Holm Keller
Managing Director, EU Malaria Fund
Developing effective antimalarial medical interventions can be a lengthy, high-cost, high-risk process. A financing instrument is available to support SMEs and potentially speed up the development of vaccines, diagnostics and therapeutics.
Malaria continues to kill around 750 children under the age of five every single day.
These young children are indeed the most vulnerable group affected by malaria accounting for 67% of all malaria deaths worldwide in 2018. (WMR2019,WHO)
One thing is certain, says Holm Keller, Managing Director of the EU Malaria Fund, if malaria was endemic in Europe, the US, or any other country in the so-called ‘developed’ world, an effective vaccine and alternative treatments would have been found by now.

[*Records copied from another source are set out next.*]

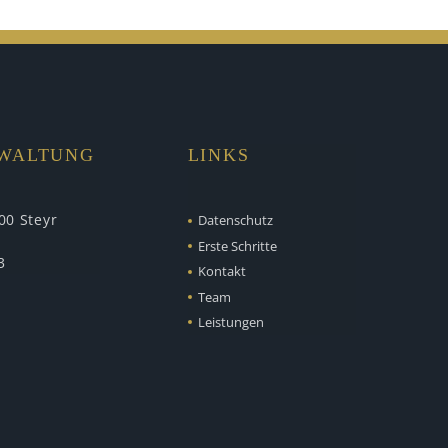
RWALTUNG
LINKS
00 Steyr
Datenschutz
Erste Schritte
3
Kontakt
Team
Leistungen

Developing a vaccine for a disease, such as malaria, is high-risk and hugely expensive, which is why big pharmaceutical companies largely avoid doing so.
“On average, vaccine development costs €1 billion,” notes Keller. “So, even if a pharma company successfully brought a malaria vaccine to market, it still wouldn’t repay their investment.”

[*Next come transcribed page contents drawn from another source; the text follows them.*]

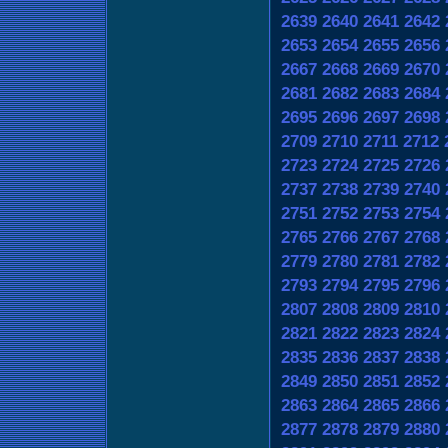
2639
2640
2641
2642
2653
2654
2655
2656
2667
2668
2669
2670
2681
2682
2683
2684
2695
2696
2697
2698
2709
2710
2711
2712
2723
2724
2725
2726
2737
2738
2739
2740
2751
2752
2753
2754
2765
2766
2767
2768
2779
2780
2781
2782
2793
2794
2795
2796
2807
2808
2809
2810
2821
2822
2823
2824
2835
2836
2837
2838
2849
2850
2851
2852
2863
2864
2865
2866
2877
2878
2879
2880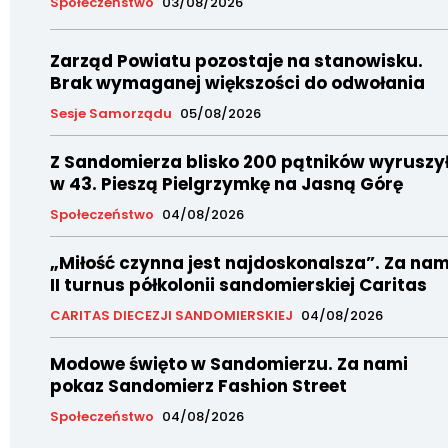
Społeczeństwo
03/08/2026
Zarząd Powiatu pozostaje na stanowisku.
Brak wymaganej większości do odwołania
Sesje Samorządu
05/08/2026
Z Sandomierza blisko 200 pątników wyruszy
w 43. Pieszą Pielgrzymkę na Jasną Górę
Społeczeństwo
04/08/2026
„Miłość czynna jest najdoskonalsza”. Za nam
II turnus półkolonii sandomierskiej Caritas
CARITAS DIECEZJI SANDOMIERSKIEJ
04/08/2026
Modowe święto w Sandomierzu. Za nami
pokaz Sandomierz Fashion Street
Społeczeństwo
04/08/2026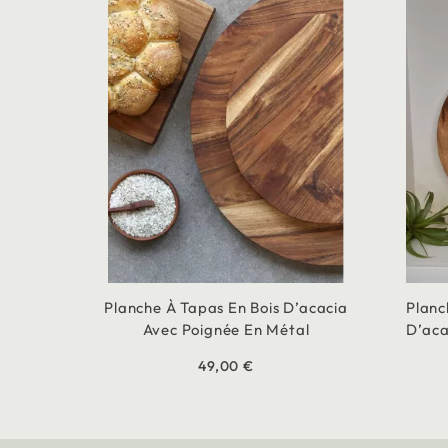
Planche À Tapas En Bois D’acacia
Planc
Avec Poignée En Métal
D’aca
49,00 €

What’s needed is a way to de-risk development into novel pharmaceuticals.
Hence the creation of the EU Malaria Fund, a public-private partnership between the European Union, international organisations, corporations, and organised civic society.
Engaging biotechs and balancing risk
“The Fund is a minimally invasive, non-dilutive financing instrument,” explains Keller.
“It invests in a number of small or medium-sized biotech companies (SMEs), with the stipulation that malaria has to be part of their platform.”
On average, vaccine development costs €1 billion. So, even if a pharma company successfully brought a malaria vaccine to market, it still wouldn’t repay their investment.
Investing in a portfolio of research projects (currently 11 companies with 27 independent projects) balances risk and increases the chances of success.
The Fund does not aim to bring the innovations to market directly, however. Instead it supports SMEs until certain proof-of-concept milestones are reached, thus demonstrating the value of the novel product and highlighting the potential of these SMEs to the large multinational pharma companies, which may eventually wish to acquire the company and bring the products to market themselves.
Indeed, this type of platform funding is a way to engage smaller biotechs that would not normally engage in the development of products to prevent, diagnose or treat malaria. “Plus, it allows easy transfer of ideas from academia because, finally, there’s a way to advance promising science beyond grant funding,” says Keller.
“It’s an instrument that may yield important results and could potentially be leveraged in other disease areas where there is a similar market failure.”
Working together for successful anti-malarial development
By pursuing a number of independent projects in the malaria field, the EU Malaria Fund hopes to increase the chances of discovering second-generation vaccines and therapeutics.
The catastrophic COVID-19 pandemic has given the world a new appreciation of vaccines and therapeutics, says Holm Keller, Managing Director of the EU Malaria Fund.
“COVID-19 has increased awareness of infectious diseases,” he says. “It’s critical these diseases are dealt with for the good of public health, starting with the biggest killers. And malaria is one of the biggest.”
This is why the 280 Million Euro Fund is working with a portfolio of small-and-medium-sized companies that are developing a wide range of promising anti-malarial projects.
The remaining six are non-malaria related and focus on other under-served infectious diseases, such as COVID-19.
These are included because the Fund invests in SME’s platform technologies, which explore multiple – rather than single – product candidates.
Investing in a variety of candidates to increase chances of success
“Of the 27 projects, 19 are vaccine candidates, seven are therapeutics and one is a test,” says Keller. “The thinking is that, by supporting 21 malaria related projects, we are 21 times more likely to discover one working anti-malarial product.”
To further increase these chances, it’s important that all projects are different from each other.
So, instead of replicating what has been done before in the malaria field, investment is being directed towards a diversity of new, scientifically sound hypotheses.
Active conversations are ongoing with a number of big pharmaceutical companies that are interested in acquiring the SMEs in the Fund’s portfolio.
Keller is therefore optimistic that this could be a turning point in the fight against malaria.
“I believe that, in three to five years, we will have two second generation malaria vaccines,” he says. “That’s a situation the world has never enjoyed before. In the malaria community, we’re aware that the Fund’s contribution is small — but it may be the ingredient that makes all the difference.”